In 2016, I moved to Cardiff to work in Prof. Catlow’s group where I studied CO₂ reduction on a variety of transition metal carbides. This work formed a small part of a much larger EPSRC project that aimed to bring together several groups from across the UK in a multi-disciplinary fashion in order to develop integrated techniques for utilising CO₂ as a feedstock for the production of fuels and fine chemicals. During this period, I joined the Materials Chemistry Continuum as well as CCP5 and interacted strongly with CoSec members.

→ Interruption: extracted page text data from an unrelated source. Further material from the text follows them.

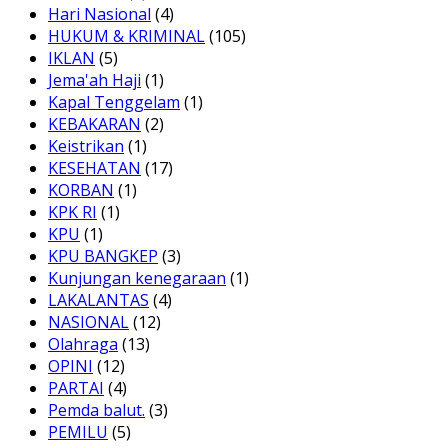
Hari Nasional
(4)
HUKUM & KRIMINAL
(105)
IKLAN
(5)
Jema'ah Haji
(1)
Kapal Tenggelam
(1)
KEBAKARAN
(2)
Keistrikan
(1)
KESEHATAN
(17)
KORBAN
(1)
KPK RI
(1)
KPU
(1)
KPU BANGKEP
(3)
Kunjungan kenegaraan
(1)
LAKALANTAS
(4)
NASIONAL
(12)
Olahraga
(13)
OPINI
(12)
PARTAI
(4)
Pemda balut.
(3)
PEMILU
(5)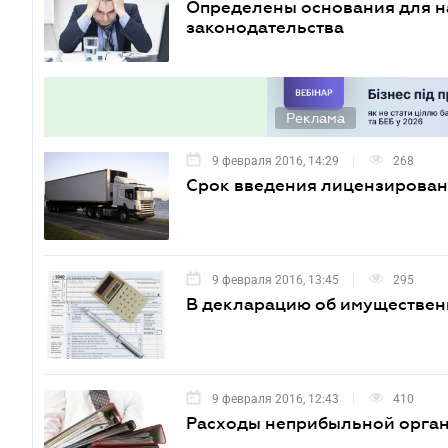
Определены основания для н
законодательства
Реклама
9 февраля 2016, 14:29
268
Срок введения лицензирова
9 февраля 2016, 13:45
295
В декларацию об имуществен
9 февраля 2016, 12:43
410
Расходы неприбыльной орган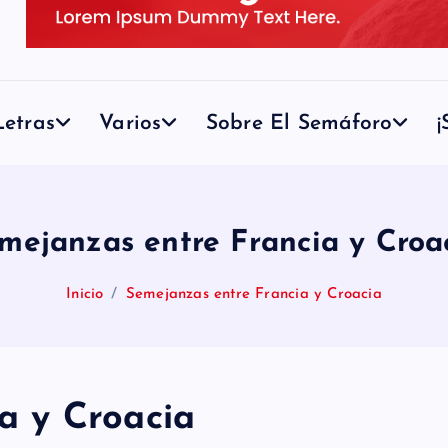
etras
Varios
Sobre El Semáforo
¡
mejanzas entre Francia y Croa
Inicio
Semejanzas entre Francia y Croacia
a y Croacia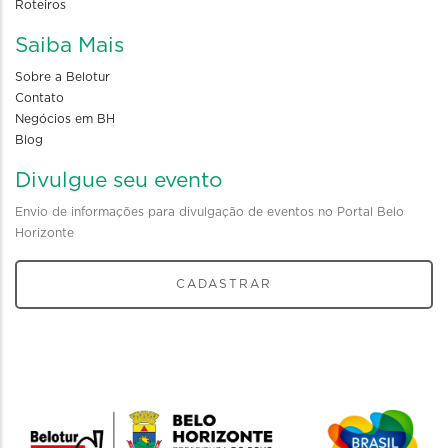
Roteiros
Saiba Mais
Sobre a Belotur
Contato
Negócios em BH
Blog
Divulgue seu evento
Envio de informações para divulgação de eventos no Portal Belo
Horizonte
CADASTRAR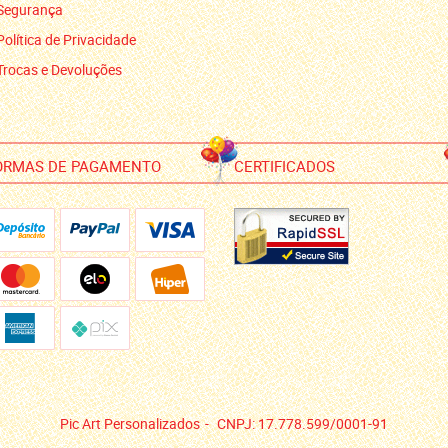
Segurança
Política de Privacidade
Trocas e Devoluções
ORMAS DE PAGAMENTO
CERTIFICADOS
Pic Art Personalizados
CNPJ: 17.778.599/0001-91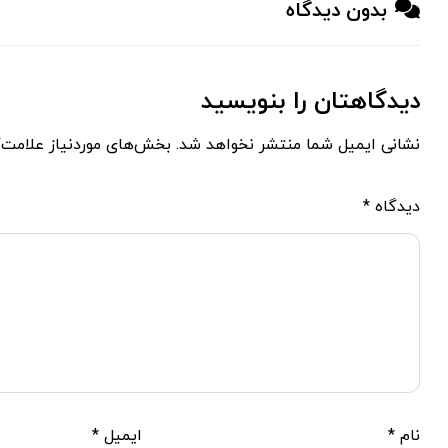
بدون دیدگاه
دیدگاهتان را بنویسید
نشانی ایمیل شما منتشر نخواهد شد.
بخش‌های موردنیاز علامت‌
دیدگاه
*
نام
*
ایمیل
*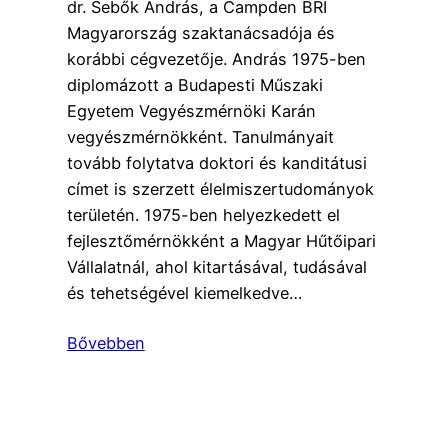
dr. Sebők András, a Campden BRI
Magyarország szaktanácsadója és
korábbi cégvezetője. András 1975-ben
diplomázott a Budapesti Műszaki
Egyetem Vegyészmérnöki Karán
vegyészmérnökként. Tanulmányait
tovább folytatva doktori és kanditátusi
címet is szerzett élelmiszertudományok
területén. 1975-ben helyezkedett el
fejlesztőmérnökként a Magyar Hűtőipari
Vállalatnál, ahol kitartásával, tudásával
és tehetségével kiemelkedve…
Bővebben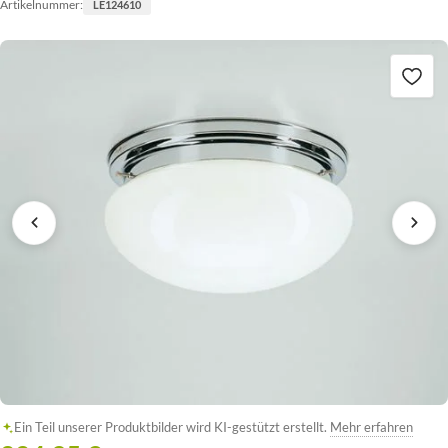
Artikelnummer:
LE124610
Ein Teil unserer Produktbilder wird KI-gestützt erstellt.
Mehr erfahren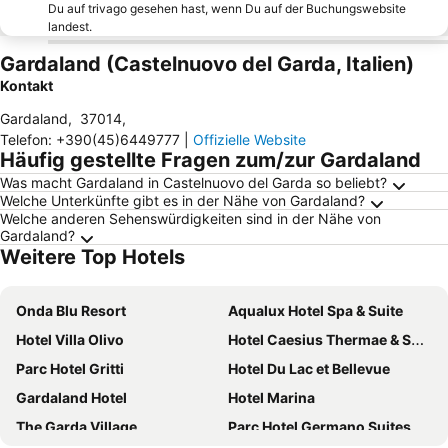
Du auf trivago gesehen hast, wenn Du auf der Buchungswebsite
landest.
Gardaland (Castelnuovo del Garda, Italien)
Kontakt
Gardaland
,
37014
,
Telefon
:
+390(45)6449777
|
Offizielle Website
Häufig gestellte Fragen zum/zur Gardaland
Was macht Gardaland in Castelnuovo del Garda so beliebt?
Welche Unterkünfte gibt es in der Nähe von Gardaland?
Welche anderen Sehenswürdigkeiten sind in der Nähe von
Gardaland?
Weitere Top Hotels
Onda Blu Resort
Aqualux Hotel Spa & Suite
Hotel Villa Olivo
Hotel Caesius Thermae & Spa Resort
Parc Hotel Gritti
Hotel Du Lac et Bellevue
Gardaland Hotel
Hotel Marina
The Garda Village
Parc Hotel Germano Suites & Apartments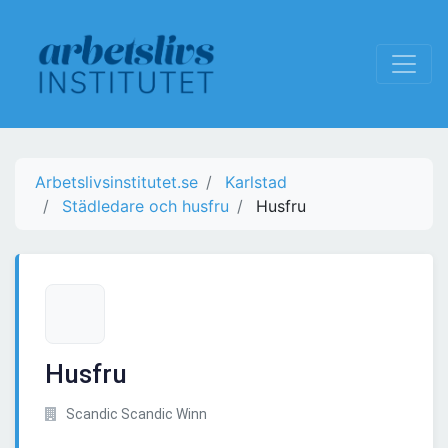
Arbetslivsinstitutet.se
Karlstad
Städledare och husfru
Husfru
Husfru
Scandic Scandic Winn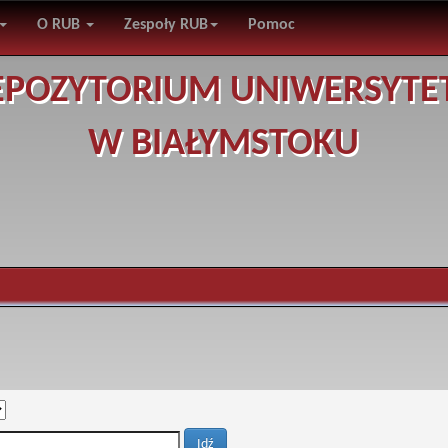
O RUB
Zespoły RUB
Pomoc
EPOZYTORIUM UNIWERSYTE
W BIAŁYMSTOKU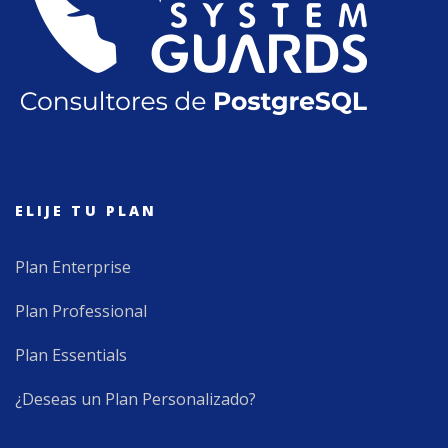
ELIJE TU PLAN
Plan Enterprise
Plan Professional
Plan Essentials
¿Deseas un Plan Personalizado?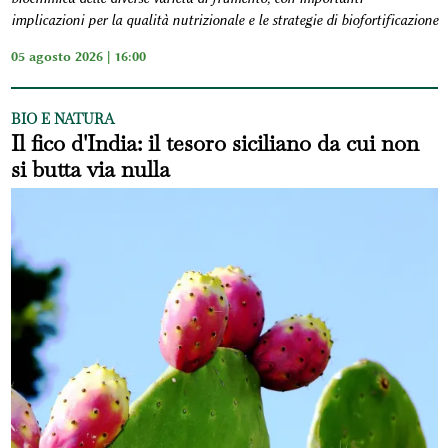
implicazioni per la qualità nutrizionale e le strategie di biofortificazione
05 agosto 2026 | 16:00
BIO E NATURA
Il fico d'India: il tesoro siciliano da cui non
si butta via nulla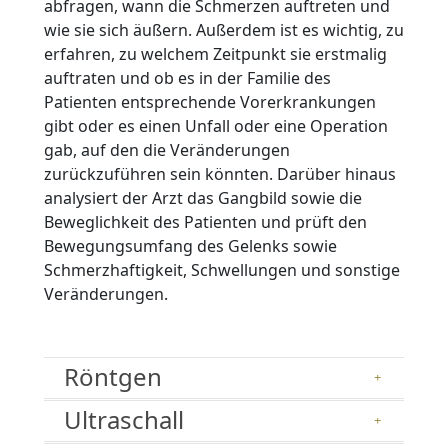
abfragen, wann die Schmerzen auftreten und
wie sie sich äußern. Außerdem ist es wichtig, zu
erfahren, zu welchem Zeitpunkt sie erstmalig
auftraten und ob es in der Familie des
Patienten entsprechende Vorerkrankungen
gibt oder es einen Unfall oder eine Operation
gab, auf den die Veränderungen
zurückzuführen sein könnten. Darüber hinaus
analysiert der Arzt das Gangbild sowie die
Beweglichkeit des Patienten und prüft den
Bewegungsumfang des Gelenks sowie
Schmerzhaftigkeit, Schwellungen und sonstige
Veränderungen.
Röntgen
Ultraschall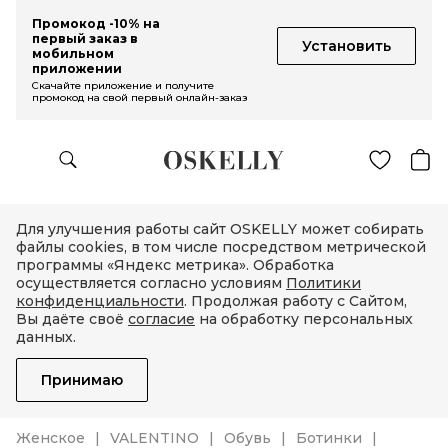
Промокод -10% на
первый заказ в
Установить
мобильном
приложении
Скачайте приложение и получите
промокод на свой первый онлайн-заказ
Для улучшения работы сайт OSKELLY может собирать
файлы cookies, в том числе посредством метрической
программы «Яндекс метрика». Обработка
осуществляется согласно условиям
Политики
конфиденциальности
. Продолжая работу с Сайтом,
Вы даёте своё
согласие
на обработку персональных
данных.
Принимаю
Женское
VALENTINO
Обувь
Ботинки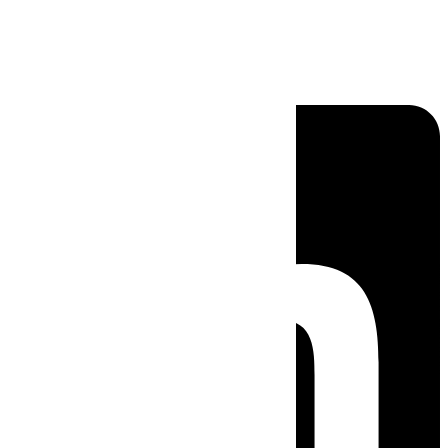
Linkedin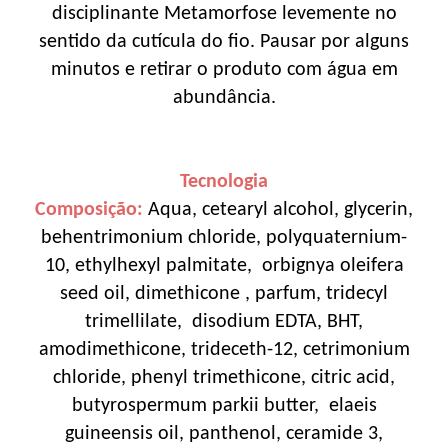
disciplinante Metamorfose levemente no
sentido da cutícula do fio. Pausar por alguns
minutos e retirar o produto com água em
abundância.
Tecnologia
Composição:
Aqua, cetearyl alcohol, glycerin,
behentrimonium chloride, polyquaternium-
10, ethylhexyl palmitate, orbignya oleifera
seed oil, dimethicone , parfum, tridecyl
trimellilate, disodium EDTA, BHT,
amodimethicone, trideceth-12, cetrimonium
chloride, phenyl trimethicone, citric acid,
butyrospermum parkii butter, elaeis
guineensis oil, panthenol, ceramide 3,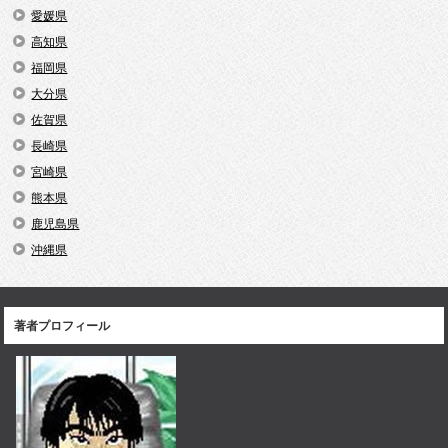
愛媛県
高知県
福岡県
大分県
佐賀県
長崎県
宮崎県
熊本県
鹿児島県
沖縄県
著者プロフィール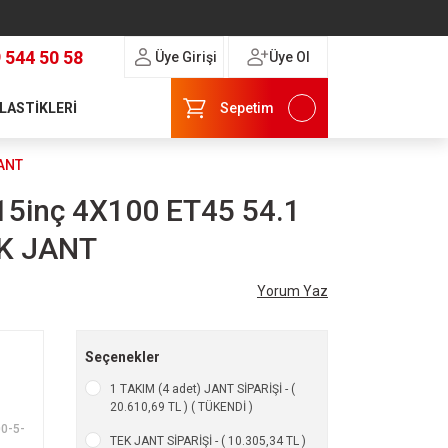
 544 50 58
Üye Girişi
Üye Ol
 LASTİKLERİ
Sepetim
JANT
15inç 4X100 ET45 54.1
İK JANT
Yorum Yaz
Seçenekler
1 TAKIM (4 adet) JANT SİPARİŞİ - (
20.610,69 TL ) ( TÜKENDİ )
0-5-
TEK JANT SİPARİŞİ - ( 10.305,34 TL )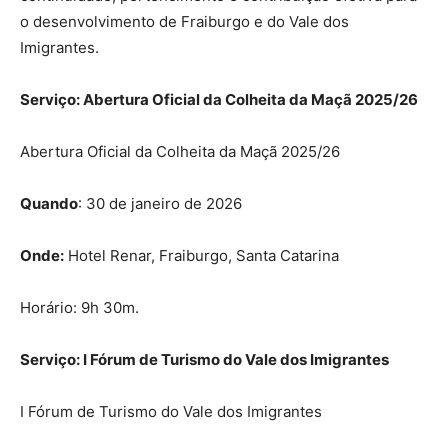
o desenvolvimento de Fraiburgo e do Vale dos
Imigrantes.
Serviço: Abertura Oficial da Colheita da Maçã 2025/26
Abertura Oficial da Colheita da Maçã 2025/26
Quando
: 30 de janeiro de 2026
Onde:
Hotel Renar, Fraiburgo, Santa Catarina
Horário: 9h 30m.
Serviço: I Fórum de Turismo do Vale dos Imigrantes
I Fórum de Turismo do Vale dos Imigrantes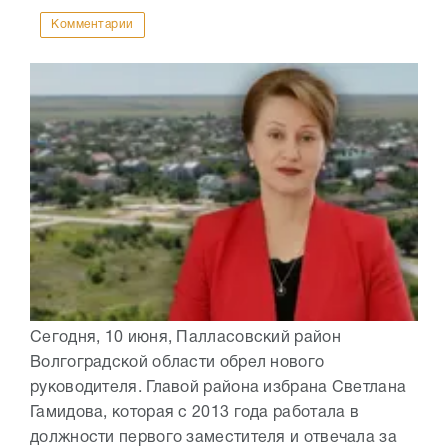
Комментарии
Сегодня, 10 июня, Палласовский район
Волгоградской области обрел нового
руководителя. Главой района избрана Светлана
Гамидова, которая с 2013 года работала в
должности первого заместителя и отвечала за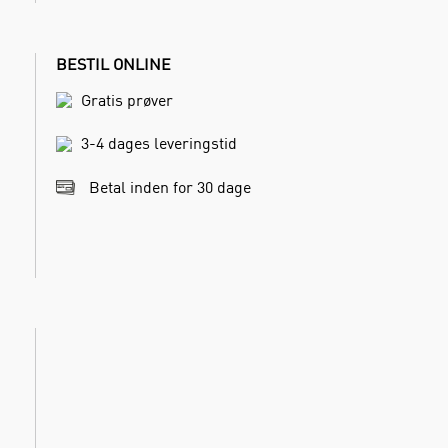
BESTIL ONLINE
Gratis prøver
3-4 dages leveringstid
Betal inden for 30 dage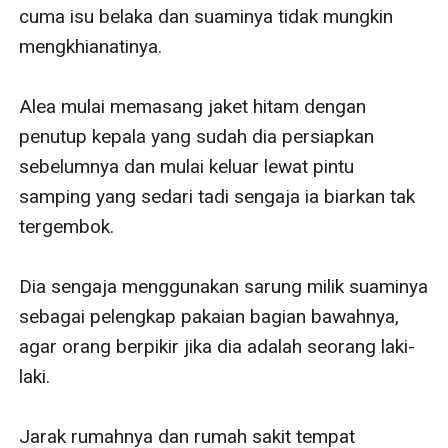
cuma isu belaka dan suaminya tidak mungkin 
mengkhianatinya.

Alea mulai memasang jaket hitam dengan 
penutup kepala yang sudah dia persiapkan 
sebelumnya dan mulai keluar lewat pintu 
samping yang sedari tadi sengaja ia biarkan tak 
tergembok.

Dia sengaja menggunakan sarung milik suaminya 
sebagai pelengkap pakaian bagian bawahnya, 
agar orang berpikir jika dia adalah seorang laki-
laki.

Jarak rumahnya dan rumah sakit tempat 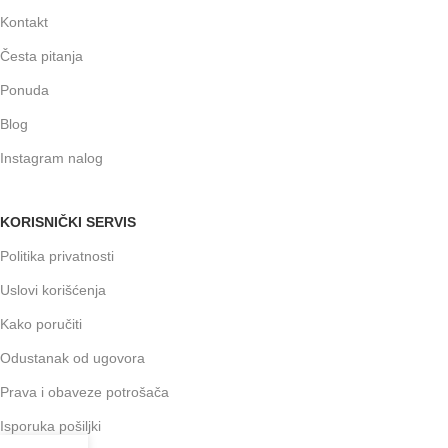
Kontakt
Česta pitanja
Ponuda
Blog
Instagram nalog
KORISNIČKI SERVIS
Politika privatnosti
Uslovi korišćenja
Kako poručiti
Odustanak od ugovora
Prava i obaveze potrošača
Isporuka pošiljki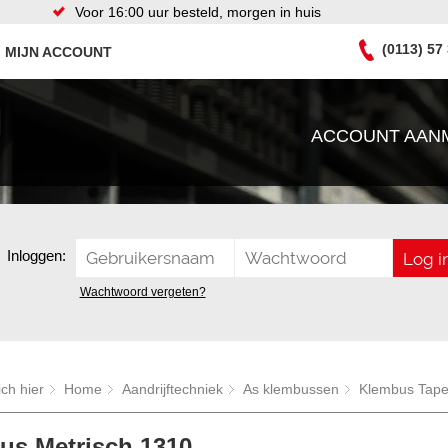
Voor 16:00 uur besteld, morgen in huis
(0113) 57
MIJN ACCOUNT
ACCOUNT AAN
Inloggen:
Wachtwoord vergeten?
ich hier
Home
Aandrijftechniek
As klembussen
Klembus Taper
us Metrisch 1310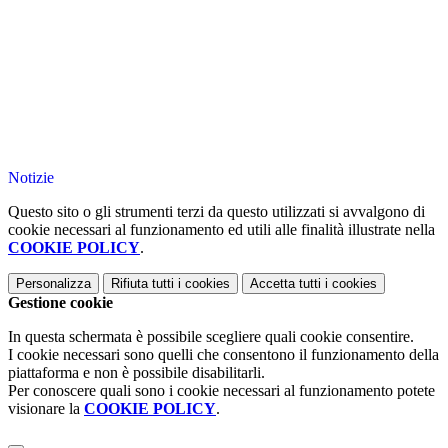
Notizie
Questo sito o gli strumenti terzi da questo utilizzati si avvalgono di
cookie necessari al funzionamento ed utili alle finalità illustrate nella
COOKIE POLICY
.
Personalizza
Rifiuta tutti
i cookies
Accetta tutti
i cookies
Gestione cookie
In questa schermata è possibile scegliere quali cookie consentire.
I cookie necessari sono quelli che consentono il funzionamento della
piattaforma e non è possibile disabilitarli.
Per conoscere quali sono i cookie necessari al funzionamento potete
visionare la
COOKIE POLICY
.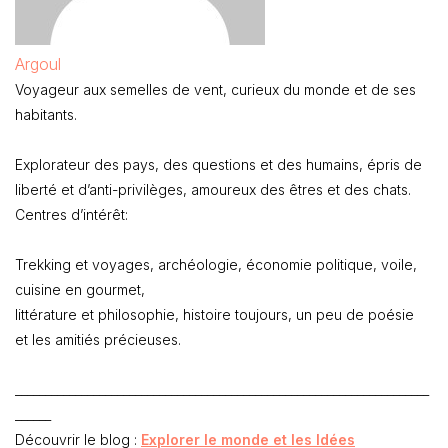
Argoul
Voyageur aux semelles de vent, curieux du monde et de ses
habitants.
Explorateur des pays, des questions et des humains, épris de
liberté et d’anti-privilèges, amoureux des êtres et des chats.
Centres d’intérêt:
Trekking et voyages, archéologie, économie politique, voile,
cuisine en gourmet,
littérature et philosophie, histoire toujours, un peu de poésie
et les amitiés précieuses.
_____________________________________________________________________
______
Découvrir le blog :
Explorer le monde et les Idées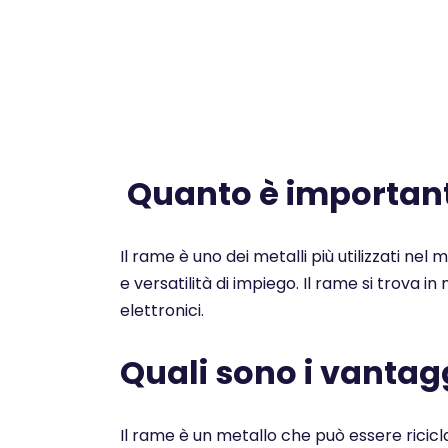
Quanto è importante
Il rame è uno dei metalli più utilizzati nel
e versatilità di impiego. Il rame si trova i
elettronici.
Quali sono i vantagg
Il rame è un metallo che può essere ricicl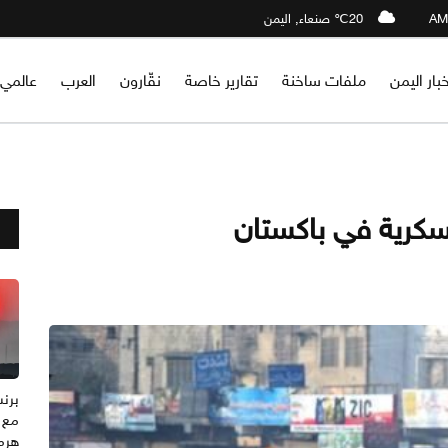
20℃ صنعاء, اليمن
خبار اليمن
ملفات ساخنة
تقارير خاصة
نقّارون
العرب
عالمي
مع 
هرم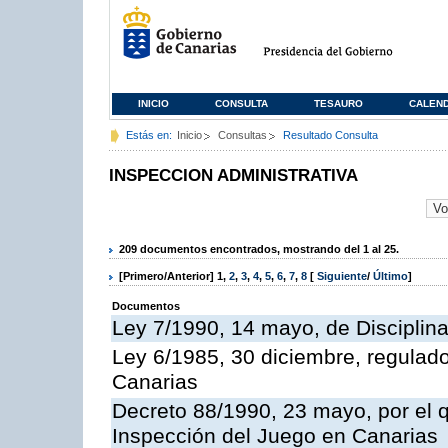
INICIO
CONSULTA
TESAURO
CALEN
Estás en:
Inicio
Consultas
Resultado Consulta
INSPECCION ADMINISTRATIVA
209 documentos encontrados, mostrando del 1 al 25.
[Primero/Anterior]
1
,
2
,
3
,
4
,
5
,
6
,
7
,
8
[
Siguiente
/
Último
]
Documentos
Ley 7/1990, 14 mayo, de Disciplina 
Ley 6/1985, 30 diciembre, regulad
Canarias
Decreto 88/1990, 23 mayo, por el q
Inspección del Juego en Canarias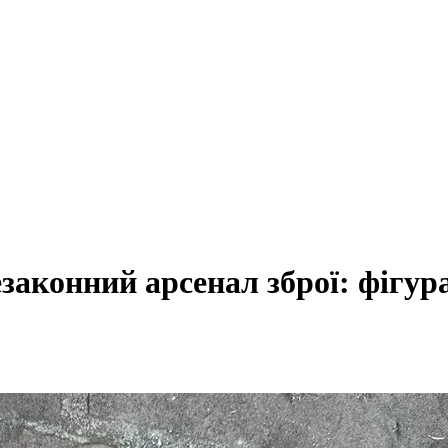
законний арсенал зброї: фігур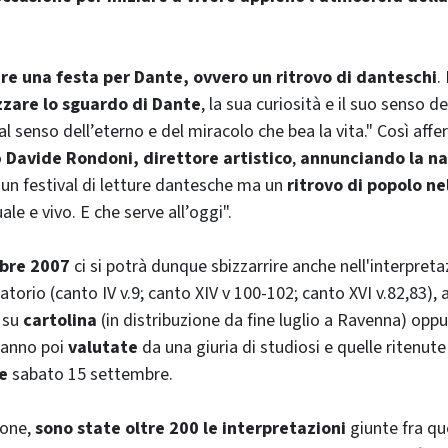
re una festa per Dante, ovvero un ritrovo di danteschi
.
zzare lo sguardo di Dante
, la sua curiosità e il suo senso d
al senso dell’eterno e del miracolo che bea la vita." Così affe
o
Davide Rondoni, direttore artistico
,
annunciando la na
 un festival di letture dantesche ma un
ritrovo di popolo nel
ale e vivo. E che serve all’oggi".
mbre 2007
ci si potrà dunque sbizzarrire anche nell'interpreta
atorio (canto IV v.9; canto XIV v 100-102; canto XVI v.82,83),
i su
cartolina
(in distribuzione da fine luglio a Ravenna) opp
ranno poi
valutate
da una giuria di studiosi e quelle ritenute 
e
sabato 15 settembre.
ione,
sono state oltre 200 le interpretazioni
giunte fra que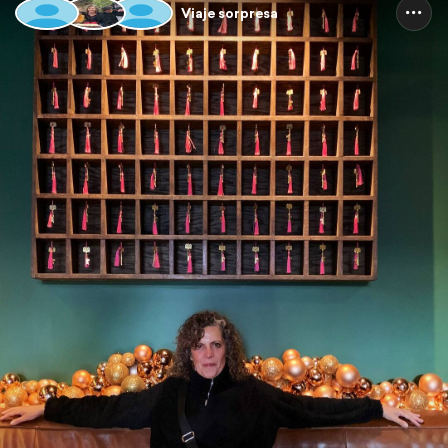
Viaje sorpresa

I was then a UK Catalysis Hub researcher for the next  five years. My time at the Hub has provided the wide range of expertise and experience in many different theoretical applications, from classical molecular dynamics simulations to calculations based on multiscale Quantum Mechanics Molecular Dynamics (QM/MM). At the UK Catalysis Hub my research focus was on the intersections of the modelling of heterogeneously, homogenously and biocatalytically catalysed reaction mechanisms.

I moved to the University of Leeds, on the 1st of September where I have accepted a Lectureship in Computational Materials Chemistry for a Sustainable Future in the School of Chemistry. My new position will focus on using state-of-the-art computational techniques for the development of sustainably produced materials – as part of a collaborative and interdisciplinary team of scientists within the Functional Materials and Molecular Assemblies (FMMA) group.

Research interests

1. To develop novel polymer materials for the photocatalytic oxidation of methane, building on work recently published in the Journal Nature¹ – in collaboration with colleagues from University College London and Hong Kong University.
2. To utilise both ongoing collaborations as well as insights from our recently published paper in the Journal Nature Catalysis² to design microporous materials for thermo-catalytic conversion of methane.
3. To build upon an extensive network of collaborations to explore exciting material solutions towards catalytic carbon dioxide utilization.^3-7

^References

1) Xie, J., Fu, C., Quesne, M.G., Guo, J., Wang, C., Xiong, L., Windle, C.D., Gadipelli, S., Guo, Z.X., Huang, W., Catlow, C.R.A.,Tang, J., (2024) Nature, [in press].

2) Qi, G. et al. Au-ZSM-5 catalyses the selective oxidation of CH₄ to CH₃OH and CH₃COOH using O₂. (2022) Nat. Catal. 5, 45–54.

3) Quesne, M.G., Roldan, A., de Leeuw, N.H. and Catlow, C.R.A., (2018) Physical Chemistry Chemical Physics, 20, 6905-6916.

4) Silveri, F., Quesne, M.G., Roldan, A., De Leeuw, N.H. and Catlow, C.R.A., (2019) Physical Chemistry Chemical Physics, 21, 5335-5343.

5) Quesne, M.G., Roldan, A., de Leeuw, N.H. and Catlow, C.R.A., (2019) Physical Chemistry Chemical Physics, 21, 10750-10760.

6) Silveri, F., Quesne, M.G., Viñes, F., Illas, F., Catlow, C.R.A. and de Leeuw, N.H., (2022) The Journal of Physical Chemistry C, 126, 5138-5150.

7) Quesne, M.G., Catlow, C.R.A. and de Leeuw, N.H., (2021) Faraday Discussions, 230, 87-99.